* WORK INSTRUCTION
Keep only the lines of the material below that contain the word "made". Copy those lines.

* RECORDS PROVIDED

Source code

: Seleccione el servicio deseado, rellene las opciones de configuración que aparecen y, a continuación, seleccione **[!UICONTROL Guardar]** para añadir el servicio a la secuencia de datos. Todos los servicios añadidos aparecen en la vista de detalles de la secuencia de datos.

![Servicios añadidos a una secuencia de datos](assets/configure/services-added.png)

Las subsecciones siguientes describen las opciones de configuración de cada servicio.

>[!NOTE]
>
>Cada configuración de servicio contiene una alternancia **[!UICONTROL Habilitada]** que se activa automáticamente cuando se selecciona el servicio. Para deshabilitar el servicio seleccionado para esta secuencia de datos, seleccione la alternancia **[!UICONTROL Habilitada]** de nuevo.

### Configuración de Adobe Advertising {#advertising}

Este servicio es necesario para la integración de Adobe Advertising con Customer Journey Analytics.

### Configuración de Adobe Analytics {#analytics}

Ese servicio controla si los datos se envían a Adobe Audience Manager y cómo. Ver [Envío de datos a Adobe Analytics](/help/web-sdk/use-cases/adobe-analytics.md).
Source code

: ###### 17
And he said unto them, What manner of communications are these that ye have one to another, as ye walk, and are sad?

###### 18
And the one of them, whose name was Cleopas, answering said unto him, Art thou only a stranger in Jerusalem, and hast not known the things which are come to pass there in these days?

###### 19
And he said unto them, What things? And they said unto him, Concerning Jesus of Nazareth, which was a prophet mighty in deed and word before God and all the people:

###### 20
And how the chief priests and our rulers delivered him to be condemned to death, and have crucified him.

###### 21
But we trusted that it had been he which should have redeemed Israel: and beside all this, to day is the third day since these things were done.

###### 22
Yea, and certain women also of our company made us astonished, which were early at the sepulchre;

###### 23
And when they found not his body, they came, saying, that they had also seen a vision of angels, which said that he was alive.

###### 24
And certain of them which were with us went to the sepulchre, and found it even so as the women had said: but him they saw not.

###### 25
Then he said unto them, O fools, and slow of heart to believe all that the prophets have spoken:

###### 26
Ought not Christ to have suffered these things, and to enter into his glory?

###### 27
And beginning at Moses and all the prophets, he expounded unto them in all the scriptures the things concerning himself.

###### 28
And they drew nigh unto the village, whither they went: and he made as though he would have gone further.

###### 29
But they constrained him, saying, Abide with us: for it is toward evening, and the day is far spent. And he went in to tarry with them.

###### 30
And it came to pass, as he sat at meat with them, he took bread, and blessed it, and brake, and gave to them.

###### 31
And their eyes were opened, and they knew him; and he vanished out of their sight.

* RESPONSE BELOW
Yea, and certain women also of our company made us astonished, which were early at the sepulchre;
And they drew nigh unto the village, whither they went: and he made as though he would have gone further.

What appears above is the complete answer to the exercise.